We have seen this allocation of tasks between Pivotal, our AI-powered orchestration engine, autonomous mobile robots, and workers in a production environment result in high employee satisfaction and engagement.
QUESTION
What are the stumbling blocks that organizations need to overcome when it comes to automation?
ANSWER
Sometimes the hardest part is getting started. Warehouses, distributions centers and manufacturing organizations can get over the hump by starting small and then scaling their use of automation.

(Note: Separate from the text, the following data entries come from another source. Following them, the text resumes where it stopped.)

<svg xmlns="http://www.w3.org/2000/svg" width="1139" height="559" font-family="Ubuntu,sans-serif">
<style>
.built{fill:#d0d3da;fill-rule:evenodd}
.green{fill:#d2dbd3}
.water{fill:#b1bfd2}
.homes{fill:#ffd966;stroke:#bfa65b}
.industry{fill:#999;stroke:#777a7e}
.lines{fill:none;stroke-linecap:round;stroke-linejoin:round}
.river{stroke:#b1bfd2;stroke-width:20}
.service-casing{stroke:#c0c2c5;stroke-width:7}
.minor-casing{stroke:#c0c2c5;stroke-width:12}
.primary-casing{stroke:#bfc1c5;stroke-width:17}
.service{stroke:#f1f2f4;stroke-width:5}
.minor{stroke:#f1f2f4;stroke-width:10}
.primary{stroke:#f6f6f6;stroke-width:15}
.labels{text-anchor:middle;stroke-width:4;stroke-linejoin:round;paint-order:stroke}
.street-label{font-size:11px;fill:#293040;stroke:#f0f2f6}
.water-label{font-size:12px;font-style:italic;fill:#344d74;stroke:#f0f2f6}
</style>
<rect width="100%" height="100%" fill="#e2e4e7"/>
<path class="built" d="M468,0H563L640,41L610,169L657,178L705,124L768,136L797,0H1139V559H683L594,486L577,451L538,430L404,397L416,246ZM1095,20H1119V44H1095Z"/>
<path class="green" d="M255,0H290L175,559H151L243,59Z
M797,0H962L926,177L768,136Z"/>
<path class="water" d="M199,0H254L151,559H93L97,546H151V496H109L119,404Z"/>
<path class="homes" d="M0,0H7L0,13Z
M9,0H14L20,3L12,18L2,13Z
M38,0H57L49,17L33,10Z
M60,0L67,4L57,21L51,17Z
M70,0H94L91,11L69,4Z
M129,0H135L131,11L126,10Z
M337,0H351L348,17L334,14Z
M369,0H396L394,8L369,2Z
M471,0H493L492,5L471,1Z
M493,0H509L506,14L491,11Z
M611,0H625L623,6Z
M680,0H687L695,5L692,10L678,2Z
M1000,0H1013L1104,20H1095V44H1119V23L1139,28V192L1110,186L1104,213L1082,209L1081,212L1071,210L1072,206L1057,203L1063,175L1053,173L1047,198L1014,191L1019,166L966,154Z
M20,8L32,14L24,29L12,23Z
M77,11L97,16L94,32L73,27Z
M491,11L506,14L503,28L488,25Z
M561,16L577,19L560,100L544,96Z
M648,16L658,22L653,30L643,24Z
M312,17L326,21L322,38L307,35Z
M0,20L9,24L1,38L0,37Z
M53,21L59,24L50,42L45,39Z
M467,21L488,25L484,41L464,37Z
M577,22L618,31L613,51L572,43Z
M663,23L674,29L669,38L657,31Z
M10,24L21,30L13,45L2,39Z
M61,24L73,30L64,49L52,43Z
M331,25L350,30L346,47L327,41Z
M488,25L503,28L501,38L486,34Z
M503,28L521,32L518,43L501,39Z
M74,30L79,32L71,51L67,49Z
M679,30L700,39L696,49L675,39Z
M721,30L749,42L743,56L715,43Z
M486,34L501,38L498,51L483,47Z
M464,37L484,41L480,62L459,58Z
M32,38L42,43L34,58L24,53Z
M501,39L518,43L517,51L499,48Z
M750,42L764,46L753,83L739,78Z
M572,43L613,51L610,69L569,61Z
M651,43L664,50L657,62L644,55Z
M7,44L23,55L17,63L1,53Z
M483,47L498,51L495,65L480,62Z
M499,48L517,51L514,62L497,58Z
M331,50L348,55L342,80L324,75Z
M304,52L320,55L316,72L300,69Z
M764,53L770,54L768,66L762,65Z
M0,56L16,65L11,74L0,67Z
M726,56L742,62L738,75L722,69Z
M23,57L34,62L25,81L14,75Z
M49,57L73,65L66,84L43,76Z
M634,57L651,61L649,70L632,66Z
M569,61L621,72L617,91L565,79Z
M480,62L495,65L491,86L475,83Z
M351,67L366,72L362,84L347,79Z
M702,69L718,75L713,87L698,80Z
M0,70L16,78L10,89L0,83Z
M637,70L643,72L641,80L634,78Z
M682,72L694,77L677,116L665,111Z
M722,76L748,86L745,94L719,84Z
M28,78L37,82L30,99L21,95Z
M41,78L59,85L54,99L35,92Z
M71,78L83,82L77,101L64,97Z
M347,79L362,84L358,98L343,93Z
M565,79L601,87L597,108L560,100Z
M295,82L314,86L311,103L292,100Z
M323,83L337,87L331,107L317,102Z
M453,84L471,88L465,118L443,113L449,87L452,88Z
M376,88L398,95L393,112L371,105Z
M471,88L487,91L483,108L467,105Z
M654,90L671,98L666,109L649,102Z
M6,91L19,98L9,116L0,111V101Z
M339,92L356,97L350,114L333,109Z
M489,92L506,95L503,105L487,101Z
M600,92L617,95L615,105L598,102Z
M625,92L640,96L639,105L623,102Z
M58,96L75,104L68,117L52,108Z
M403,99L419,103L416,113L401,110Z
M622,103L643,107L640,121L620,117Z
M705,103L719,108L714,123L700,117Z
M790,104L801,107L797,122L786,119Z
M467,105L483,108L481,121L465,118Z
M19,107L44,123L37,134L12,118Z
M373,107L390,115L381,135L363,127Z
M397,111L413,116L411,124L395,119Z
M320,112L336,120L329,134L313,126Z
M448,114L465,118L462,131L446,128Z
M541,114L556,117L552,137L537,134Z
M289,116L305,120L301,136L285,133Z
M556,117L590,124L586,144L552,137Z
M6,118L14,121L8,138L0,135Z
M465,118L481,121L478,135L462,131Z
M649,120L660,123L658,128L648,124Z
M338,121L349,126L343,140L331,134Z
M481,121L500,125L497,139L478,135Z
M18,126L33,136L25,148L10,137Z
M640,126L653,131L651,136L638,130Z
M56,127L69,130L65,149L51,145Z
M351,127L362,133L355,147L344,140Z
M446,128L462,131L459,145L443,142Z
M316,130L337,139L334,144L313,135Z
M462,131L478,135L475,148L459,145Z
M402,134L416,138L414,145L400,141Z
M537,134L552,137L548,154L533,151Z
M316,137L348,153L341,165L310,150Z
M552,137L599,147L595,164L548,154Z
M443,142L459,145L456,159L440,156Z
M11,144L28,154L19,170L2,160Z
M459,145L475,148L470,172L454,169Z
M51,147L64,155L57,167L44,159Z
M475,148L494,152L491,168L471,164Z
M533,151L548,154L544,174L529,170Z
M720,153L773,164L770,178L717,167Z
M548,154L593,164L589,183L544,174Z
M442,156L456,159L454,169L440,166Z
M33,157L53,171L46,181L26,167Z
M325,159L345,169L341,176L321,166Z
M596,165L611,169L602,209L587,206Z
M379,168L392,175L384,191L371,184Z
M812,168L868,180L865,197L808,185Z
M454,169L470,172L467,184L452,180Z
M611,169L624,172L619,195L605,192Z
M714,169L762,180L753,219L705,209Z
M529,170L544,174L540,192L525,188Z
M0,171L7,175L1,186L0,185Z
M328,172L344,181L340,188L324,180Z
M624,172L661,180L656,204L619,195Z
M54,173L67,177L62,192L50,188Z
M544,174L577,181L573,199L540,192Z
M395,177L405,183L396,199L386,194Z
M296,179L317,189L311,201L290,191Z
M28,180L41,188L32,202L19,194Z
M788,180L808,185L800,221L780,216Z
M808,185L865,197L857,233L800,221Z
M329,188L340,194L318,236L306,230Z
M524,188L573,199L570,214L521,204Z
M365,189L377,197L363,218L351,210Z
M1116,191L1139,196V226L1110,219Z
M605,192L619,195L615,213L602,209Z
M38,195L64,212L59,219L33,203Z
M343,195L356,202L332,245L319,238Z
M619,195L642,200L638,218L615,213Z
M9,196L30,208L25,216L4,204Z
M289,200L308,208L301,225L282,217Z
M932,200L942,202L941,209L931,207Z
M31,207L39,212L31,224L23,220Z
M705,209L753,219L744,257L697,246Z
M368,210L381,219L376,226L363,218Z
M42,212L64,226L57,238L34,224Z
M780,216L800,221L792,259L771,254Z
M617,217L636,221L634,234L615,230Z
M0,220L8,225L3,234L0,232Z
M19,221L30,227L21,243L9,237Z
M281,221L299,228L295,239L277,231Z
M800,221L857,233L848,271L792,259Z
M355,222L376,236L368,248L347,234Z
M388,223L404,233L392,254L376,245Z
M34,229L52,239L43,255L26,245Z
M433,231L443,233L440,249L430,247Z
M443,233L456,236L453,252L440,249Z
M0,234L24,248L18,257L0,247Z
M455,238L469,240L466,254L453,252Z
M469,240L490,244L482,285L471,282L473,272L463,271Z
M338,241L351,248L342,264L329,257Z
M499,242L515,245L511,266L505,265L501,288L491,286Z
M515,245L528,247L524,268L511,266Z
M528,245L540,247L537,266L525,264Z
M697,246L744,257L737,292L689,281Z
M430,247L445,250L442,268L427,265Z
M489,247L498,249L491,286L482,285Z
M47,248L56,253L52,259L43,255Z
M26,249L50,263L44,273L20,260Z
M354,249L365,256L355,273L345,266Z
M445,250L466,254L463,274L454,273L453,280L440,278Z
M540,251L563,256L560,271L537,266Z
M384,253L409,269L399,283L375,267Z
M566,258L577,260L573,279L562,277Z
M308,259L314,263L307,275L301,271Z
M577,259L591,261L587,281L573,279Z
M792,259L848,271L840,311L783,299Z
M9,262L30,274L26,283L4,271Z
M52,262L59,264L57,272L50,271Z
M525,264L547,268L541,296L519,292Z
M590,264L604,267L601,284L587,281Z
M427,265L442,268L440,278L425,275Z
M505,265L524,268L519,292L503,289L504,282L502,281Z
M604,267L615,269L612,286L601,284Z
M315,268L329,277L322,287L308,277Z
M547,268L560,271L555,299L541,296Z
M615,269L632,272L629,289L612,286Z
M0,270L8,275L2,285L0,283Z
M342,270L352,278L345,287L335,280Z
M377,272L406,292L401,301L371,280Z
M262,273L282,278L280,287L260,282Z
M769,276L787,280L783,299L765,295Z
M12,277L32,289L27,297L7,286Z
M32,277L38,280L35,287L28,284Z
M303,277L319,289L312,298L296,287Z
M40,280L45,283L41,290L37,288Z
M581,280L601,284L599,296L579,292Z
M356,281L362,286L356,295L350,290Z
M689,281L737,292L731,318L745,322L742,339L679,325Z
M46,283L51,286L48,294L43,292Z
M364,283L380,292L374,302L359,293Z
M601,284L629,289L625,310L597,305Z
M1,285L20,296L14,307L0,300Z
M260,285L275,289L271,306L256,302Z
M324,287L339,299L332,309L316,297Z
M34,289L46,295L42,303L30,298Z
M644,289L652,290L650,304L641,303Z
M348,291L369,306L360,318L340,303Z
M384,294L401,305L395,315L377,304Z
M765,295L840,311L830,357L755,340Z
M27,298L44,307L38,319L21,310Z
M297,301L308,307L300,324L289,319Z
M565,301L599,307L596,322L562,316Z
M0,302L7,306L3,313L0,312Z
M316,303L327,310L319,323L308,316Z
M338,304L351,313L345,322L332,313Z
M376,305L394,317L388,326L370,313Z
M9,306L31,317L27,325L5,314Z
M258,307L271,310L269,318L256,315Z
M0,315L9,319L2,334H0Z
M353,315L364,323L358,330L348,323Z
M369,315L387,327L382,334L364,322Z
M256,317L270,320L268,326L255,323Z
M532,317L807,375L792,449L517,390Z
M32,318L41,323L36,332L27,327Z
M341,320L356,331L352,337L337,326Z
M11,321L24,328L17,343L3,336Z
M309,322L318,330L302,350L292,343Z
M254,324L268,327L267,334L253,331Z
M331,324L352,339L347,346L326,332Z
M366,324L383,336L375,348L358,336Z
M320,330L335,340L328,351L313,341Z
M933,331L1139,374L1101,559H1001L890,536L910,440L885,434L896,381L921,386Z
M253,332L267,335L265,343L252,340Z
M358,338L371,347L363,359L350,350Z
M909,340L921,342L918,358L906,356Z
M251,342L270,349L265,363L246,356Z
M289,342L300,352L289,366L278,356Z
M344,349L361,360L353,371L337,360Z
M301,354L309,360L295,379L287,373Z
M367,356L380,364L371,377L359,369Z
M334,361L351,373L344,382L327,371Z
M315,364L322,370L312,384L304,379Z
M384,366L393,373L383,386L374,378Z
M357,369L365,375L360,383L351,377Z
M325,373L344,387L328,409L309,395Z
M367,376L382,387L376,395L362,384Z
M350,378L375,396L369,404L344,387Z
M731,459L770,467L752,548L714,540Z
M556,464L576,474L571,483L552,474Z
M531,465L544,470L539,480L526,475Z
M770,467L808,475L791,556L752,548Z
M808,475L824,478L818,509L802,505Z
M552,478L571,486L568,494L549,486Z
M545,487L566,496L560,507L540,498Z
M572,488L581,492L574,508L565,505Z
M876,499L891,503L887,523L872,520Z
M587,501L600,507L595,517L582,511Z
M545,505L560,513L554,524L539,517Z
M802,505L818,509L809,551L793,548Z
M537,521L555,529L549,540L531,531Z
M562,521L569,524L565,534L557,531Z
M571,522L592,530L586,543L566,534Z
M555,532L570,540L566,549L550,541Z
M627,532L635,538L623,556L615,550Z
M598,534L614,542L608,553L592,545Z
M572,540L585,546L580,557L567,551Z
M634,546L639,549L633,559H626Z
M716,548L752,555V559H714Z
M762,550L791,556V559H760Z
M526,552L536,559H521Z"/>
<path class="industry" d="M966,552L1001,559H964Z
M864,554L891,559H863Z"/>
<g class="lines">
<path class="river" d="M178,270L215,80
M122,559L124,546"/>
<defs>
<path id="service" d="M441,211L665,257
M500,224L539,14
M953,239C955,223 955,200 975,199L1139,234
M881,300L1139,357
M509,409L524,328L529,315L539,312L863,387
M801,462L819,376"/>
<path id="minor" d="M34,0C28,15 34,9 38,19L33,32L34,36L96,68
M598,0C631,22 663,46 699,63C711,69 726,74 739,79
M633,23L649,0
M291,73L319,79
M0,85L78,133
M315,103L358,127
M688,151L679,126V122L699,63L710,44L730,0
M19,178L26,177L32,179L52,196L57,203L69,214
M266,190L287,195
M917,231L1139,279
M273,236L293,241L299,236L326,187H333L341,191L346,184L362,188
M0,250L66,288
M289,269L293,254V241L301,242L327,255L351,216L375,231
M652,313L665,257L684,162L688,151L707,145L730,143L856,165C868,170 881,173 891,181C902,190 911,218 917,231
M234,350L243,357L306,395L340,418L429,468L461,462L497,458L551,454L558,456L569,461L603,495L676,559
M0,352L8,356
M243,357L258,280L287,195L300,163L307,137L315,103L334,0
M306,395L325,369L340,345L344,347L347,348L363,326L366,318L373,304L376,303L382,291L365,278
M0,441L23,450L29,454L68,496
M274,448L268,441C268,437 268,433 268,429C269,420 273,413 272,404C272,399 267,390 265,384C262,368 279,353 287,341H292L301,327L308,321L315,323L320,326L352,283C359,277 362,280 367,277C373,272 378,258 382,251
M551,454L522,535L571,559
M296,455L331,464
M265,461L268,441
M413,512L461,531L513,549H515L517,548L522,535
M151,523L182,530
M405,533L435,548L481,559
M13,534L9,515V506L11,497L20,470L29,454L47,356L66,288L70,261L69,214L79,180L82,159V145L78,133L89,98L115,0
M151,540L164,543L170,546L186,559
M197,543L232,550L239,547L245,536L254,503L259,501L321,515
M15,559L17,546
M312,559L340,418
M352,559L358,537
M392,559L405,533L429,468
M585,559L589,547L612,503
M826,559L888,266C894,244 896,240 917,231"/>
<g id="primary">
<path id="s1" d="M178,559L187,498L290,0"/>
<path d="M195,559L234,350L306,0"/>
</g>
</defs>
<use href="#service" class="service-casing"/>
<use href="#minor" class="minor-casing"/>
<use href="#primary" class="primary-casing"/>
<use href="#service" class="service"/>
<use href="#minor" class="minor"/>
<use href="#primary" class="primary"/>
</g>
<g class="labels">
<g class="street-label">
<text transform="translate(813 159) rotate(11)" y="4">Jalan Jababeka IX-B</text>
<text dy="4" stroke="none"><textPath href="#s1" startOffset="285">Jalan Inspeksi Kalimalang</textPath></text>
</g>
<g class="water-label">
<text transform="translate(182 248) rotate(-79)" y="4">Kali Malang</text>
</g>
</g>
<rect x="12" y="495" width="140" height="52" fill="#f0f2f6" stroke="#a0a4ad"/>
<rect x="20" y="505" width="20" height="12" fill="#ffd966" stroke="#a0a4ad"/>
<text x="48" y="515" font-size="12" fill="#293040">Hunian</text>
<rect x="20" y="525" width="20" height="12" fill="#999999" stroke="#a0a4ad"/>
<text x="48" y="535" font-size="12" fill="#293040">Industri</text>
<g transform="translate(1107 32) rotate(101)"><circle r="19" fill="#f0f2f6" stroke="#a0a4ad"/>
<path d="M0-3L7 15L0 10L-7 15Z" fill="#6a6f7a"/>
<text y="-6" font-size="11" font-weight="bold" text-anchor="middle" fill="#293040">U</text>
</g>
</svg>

There are a few ways to do this. The first is to start collecting information using Real-Time Location Services (RTLS) to gather data across all robots, workers, and manual equipment. Our customers can collect data, including resource usage, distance traveled, travel time vs. idle time, deadheading, and high-traffic routes through a facility. Analyzing this data is a low-cost way to identify areas for improvement and can be used to simulate and assess multiple scenarios to determine optimal resource utilization and automation mix. Understanding what’s really going on in your operation is the key to unlocking significant value.
The second way to begin is to simply deploy a small fleet of robots into a production environment, assess ROI, gain confidence, and then scale and integrate mobile robots with warehouse management systems.
QUESTION
While we all know downtime can help relieve stress, several science-backed studies confirm you actually improve productivity when you take time to enjoy life outside of the office. What are some of your favorite things to do in your free time?
ANSWER
I enjoy spending time at my family farm in California, where we raise goats and chickens and grow organic fruits and veggies using sustainable practices. Getting back to the land is always a great way to decompress and stay centered.